Other cards in the set commemorate some of the most famous sporting events that have taken place at Yankee Stadium. Some of these events include: Lou Gehrig's "Luckiest Man Alive" Speech (July 4, 1939); Babe Ruth's "Final Visit to Yankee Stadium" (June 11, 1948); Joe Louis vs. Max Schmeling heavyweight title bout (June 19, 1936, Schmeling won), the 1958 NFL Championship Game between the New York Giants and the Baltimore Colts and Muhammad Ali's title defense against Ken Norton (Sept. 28, 1976).

The Guinness Book of World Records certified The Yankee Stadium Legacy as the largest baseball card set ever produced, once all the cards were released. The official recognition took place only after all of the 6,500 cards were released in Upper Deck's various baseball card launches throughout the year.

The various sets where the Yankee Stadium Legacy cards were inserted into were: Spectrum; Ballpark Collection; Piece of History; SPx; Upper Deck Series Two; SP Legendary Cuts (Hobby-only); SP Authentic; UDx; and UD Masterpieces. Upper Deck started a website so that collectors could find out more about the Yankee Stadium Legacy set. Alphanumeric codes found on the backs of Yankee Stadium Legacy cards can be entered at the site, and collectors will can use the site to manage their collections online, and track their collections against other collectors via a leader board.

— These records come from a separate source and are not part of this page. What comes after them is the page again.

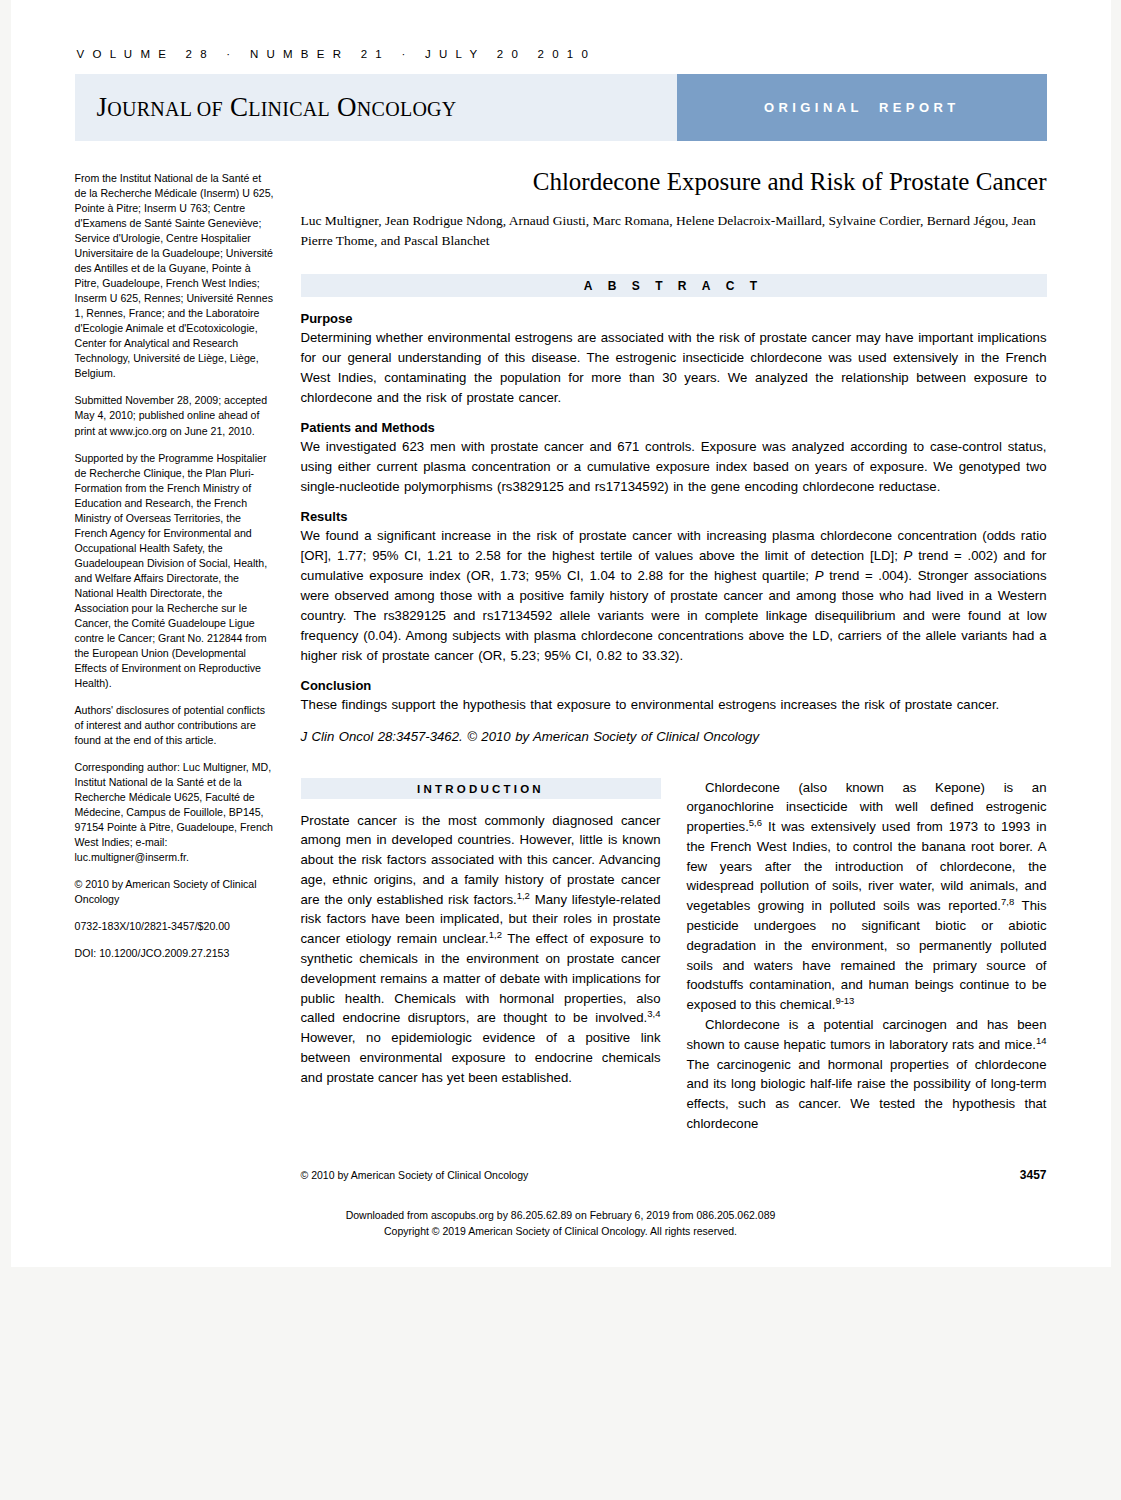V O L U M E 2 8 · N U M B E R 2 1 · J U L Y 2 0 2 0 1 0
JOURNAL OF CLINICAL ONCOLOGY
ORIGINAL REPORT
From the Institut National de la Santé et de la Recherche Médicale (Inserm) U 625, Pointe à Pitre; Inserm U 763; Centre d'Examens de Santé Sainte Geneviève; Service d'Urologie, Centre Hospitalier Universitaire de la Guadeloupe; Université des Antilles et de la Guyane, Pointe à Pitre, Guadeloupe, French West Indies; Inserm U 625, Rennes; Université Rennes 1, Rennes, France; and the Laboratoire d'Ecologie Animale et d'Ecotoxicologie, Center for Analytical and Research Technology, Université de Liège, Liège, Belgium.
Submitted November 28, 2009; accepted May 4, 2010; published online ahead of print at www.jco.org on June 21, 2010.
Supported by the Programme Hospitalier de Recherche Clinique, the Plan Pluri-Formation from the French Ministry of Education and Research, the French Ministry of Overseas Territories, the French Agency for Environmental and Occupational Health Safety, the Guadeloupean Division of Social, Health, and Welfare Affairs Directorate, the National Health Directorate, the Association pour la Recherche sur le Cancer, the Comité Guadeloupe Ligue contre le Cancer; Grant No. 212844 from the European Union (Developmental Effects of Environment on Reproductive Health).
Authors' disclosures of potential conflicts of interest and author contributions are found at the end of this article.
Corresponding author: Luc Multigner, MD, Institut National de la Santé et de la Recherche Médicale U625, Faculté de Médecine, Campus de Fouillole, BP145, 97154 Pointe à Pitre, Guadeloupe, French West Indies; e-mail: luc.multigner@inserm.fr.
© 2010 by American Society of Clinical Oncology
0732-183X/10/2821-3457/$20.00
DOI: 10.1200/JCO.2009.27.2153
Chlordecone Exposure and Risk of Prostate Cancer
Luc Multigner, Jean Rodrigue Ndong, Arnaud Giusti, Marc Romana, Helene Delacroix-Maillard, Sylvaine Cordier, Bernard Jégou, Jean Pierre Thome, and Pascal Blanchet
A B S T R A C T
Purpose
Determining whether environmental estrogens are associated with the risk of prostate cancer may have important implications for our general understanding of this disease. The estrogenic insecticide chlordecone was used extensively in the French West Indies, contaminating the population for more than 30 years. We analyzed the relationship between exposure to chlordecone and the risk of prostate cancer.
Patients and Methods
We investigated 623 men with prostate cancer and 671 controls. Exposure was analyzed according to case-control status, using either current plasma concentration or a cumulative exposure index based on years of exposure. We genotyped two single-nucleotide polymorphisms (rs3829125 and rs17134592) in the gene encoding chlordecone reductase.
Results
We found a significant increase in the risk of prostate cancer with increasing plasma chlordecone concentration (odds ratio [OR], 1.77; 95% CI, 1.21 to 2.58 for the highest tertile of values above the limit of detection [LD]; P trend = .002) and for cumulative exposure index (OR, 1.73; 95% CI, 1.04 to 2.88 for the highest quartile; P trend = .004). Stronger associations were observed among those with a positive family history of prostate cancer and among those who had lived in a Western country. The rs3829125 and rs17134592 allele variants were in complete linkage disequilibrium and were found at low frequency (0.04). Among subjects with plasma chlordecone concentrations above the LD, carriers of the allele variants had a higher risk of prostate cancer (OR, 5.23; 95% CI, 0.82 to 33.32).
Conclusion
These findings support the hypothesis that exposure to environmental estrogens increases the risk of prostate cancer.
J Clin Oncol 28:3457-3462. © 2010 by American Society of Clinical Oncology
INTRODUCTION
Prostate cancer is the most commonly diagnosed cancer among men in developed countries. However, little is known about the risk factors associated with this cancer. Advancing age, ethnic origins, and a family history of prostate cancer are the only established risk factors.1,2 Many lifestyle-related risk factors have been implicated, but their roles in prostate cancer etiology remain unclear.1,2 The effect of exposure to synthetic chemicals in the environment on prostate cancer development remains a matter of debate with implications for public health. Chemicals with hormonal properties, also called endocrine disruptors, are thought to be involved.3,4 However, no epidemiologic evidence of a positive link between environmental exposure to endocrine chemicals and prostate cancer has yet been established.
Chlordecone (also known as Kepone) is an organochlorine insecticide with well defined estrogenic properties.5,6 It was extensively used from 1973 to 1993 in the French West Indies, to control the banana root borer. A few years after the introduction of chlordecone, the widespread pollution of soils, river water, wild animals, and vegetables growing in polluted soils was reported.7,8 This pesticide undergoes no significant biotic or abiotic degradation in the environment, so permanently polluted soils and waters have remained the primary source of foodstuffs contamination, and human beings continue to be exposed to this chemical.9-13
Chlordecone is a potential carcinogen and has been shown to cause hepatic tumors in laboratory rats and mice.14 The carcinogenic and hormonal properties of chlordecone and its long biologic half-life raise the possibility of long-term effects, such as cancer. We tested the hypothesis that chlordecone
© 2010 by American Society of Clinical Oncology
3457
Downloaded from ascopubs.org by 86.205.62.89 on February 6, 2019 from 086.205.062.089
Copyright © 2019 American Society of Clinical Oncology. All rights reserved.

Tommy Baxter, a 36-year-old from Little Rock, Arkansas, was the first collector to put together Upper Deck's Yankee Stadium Legacy (YSL) Collection. Baxter was an avid Cubs fan, and seized the opportunity to become the first collector to piece together the insert set.

===20th anniversary program===
In observance of the 20th anniversary in 2009, Upper Deck released a set that can be found in all of the company's 2009 baseball trading card releases. The massive 2,500 card set commemorated the last twenty years in sports, pop culture, politics, world history and technology. The first cards from the 20th Anniversary Retrospective set were found in 2009 Upper Deck Series One Baseball. An additional element to the set was the 100-card memorabilia set, that was found in all sets beginning with 2009 Upper Deck Spectrum Baseball, (released on February 24).

===Michael Jordan legacy===
In April 2009, the company announcement that longtime company spokesman Michael Jordan would be honored with an 1,170-card tribute insert set chronicling every single Chicago Bulls game Jordan played in. The set will begin with his NBA debut on October 26, 1984, through his final Bulls appearance in Game 6 of the NBA Finals on June 14, 1998.

The 1,170-card set will pack out across four 2009 Upper Deck basketball products: Lineage (April 1); Radiance (April 29); Upper Deck (Sept. 22); and First Edition (Sept. 29). Each of the cards will include MJ's specific box score stats from the game in question. The set will be given every card some historical significance as the overall set captures every game Jordan ever played with the Bulls, regular-season and playoff battles included. The cards will fall, on average, 1:4 packs across all four brands.

In addition to the 1,170 Jordan game cards, Upper Deck also included 100 different game-used memorabilia cards, each one crash-numbered to 23. The cards will sport swatches from Michael's game-worn jerseys. More than 100 different action photos showing Michael through the years were used for card front photography.

===Champs Hockey===
Upper Deck's Champs Hockey release in 2008–09 featured insert cards with bone fragments from creatures like the woolly mammoth and woolly rhinoceros. Articles such as a woolly mammoth femur, Tyrannosaurus Rex tooth, and Triceratops vertebrae were other items found in the bone fragments cards.